Adriana Laudani, avvocata che ha rappresentato parte civile durante il processo contro Santapaola e il suo gruppo armato, illustra le difficoltà affrontate in aula. Il procedimento giudiziario si è dilungato per anni e ha mostrato un quadro di condanne limitate e diverse ombre, riflettendo la complessità del contrasto alla mafia in tribunale. La sua testimonianza evidenzia le dinamiche di potere che hanno ostacolato il raggiungimento di una giustizia completa e le battaglie che restano aperte.
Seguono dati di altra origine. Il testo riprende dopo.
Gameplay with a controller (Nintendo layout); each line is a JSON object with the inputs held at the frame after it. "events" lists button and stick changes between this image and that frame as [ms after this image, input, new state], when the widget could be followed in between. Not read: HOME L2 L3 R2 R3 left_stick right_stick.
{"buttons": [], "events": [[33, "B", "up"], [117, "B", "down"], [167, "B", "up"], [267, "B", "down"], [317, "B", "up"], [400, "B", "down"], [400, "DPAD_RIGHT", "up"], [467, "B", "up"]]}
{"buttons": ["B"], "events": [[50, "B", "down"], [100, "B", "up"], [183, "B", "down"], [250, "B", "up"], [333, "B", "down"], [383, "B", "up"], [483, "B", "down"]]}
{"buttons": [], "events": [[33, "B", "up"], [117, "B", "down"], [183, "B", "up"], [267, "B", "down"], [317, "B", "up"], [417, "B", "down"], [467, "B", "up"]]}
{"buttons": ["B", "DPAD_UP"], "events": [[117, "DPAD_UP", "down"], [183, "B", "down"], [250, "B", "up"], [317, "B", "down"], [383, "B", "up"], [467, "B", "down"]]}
Pippo Fava oggi tra mafia, imprenditoria e politica nel documentario di La7
“L’ultima fila” adotta uno sguardo contemporaneo grazie all’intervento del procuratore capo di Palermo, Maurizio De Lucia. La figura di Fava diventa infatti un punto di partenza per riflettere sulle modalità con cui mafia, imprenditoria, banche e politica continuano a intrecciarsi. Emergono continuità e cambiamenti nei rapporti tra questi mondi, confermando la necessità di vigilanza e impegno.
Il documentario usa anche materiali originali, inclusi frammenti inediti dei discorsi pubblici di Pippo Fava. Le sue parole risuonano oggi come testimonianze dirette di coraggio civile. Lo definì «una bestia immane, una piovra oscura, la cosa più schifosa sulla faccia della terra», chiarendo con forza il disprezzo per la mafia. Questi passaggi mettono in rilievo la chiarezza e la fermezza del giornalista che, sulla scena pubblica, non abbassò mai la guardia.
La trasmissione in prima serata del documentario rappresenta un’occasione per ripercorrere una pagina di storia italiana legata al sacrificio personale e alla denuncia sociale. Le testimonianze e i racconti arricchiscono la conoscenza di un personaggio che ha lasciato tracce profonde nel tessuto di Catania e nel paese intero. Rimane un monito per le sfide ancora aperte nel contrasto alla criminalità organizzata e nel sostegno alla libertà di stampa.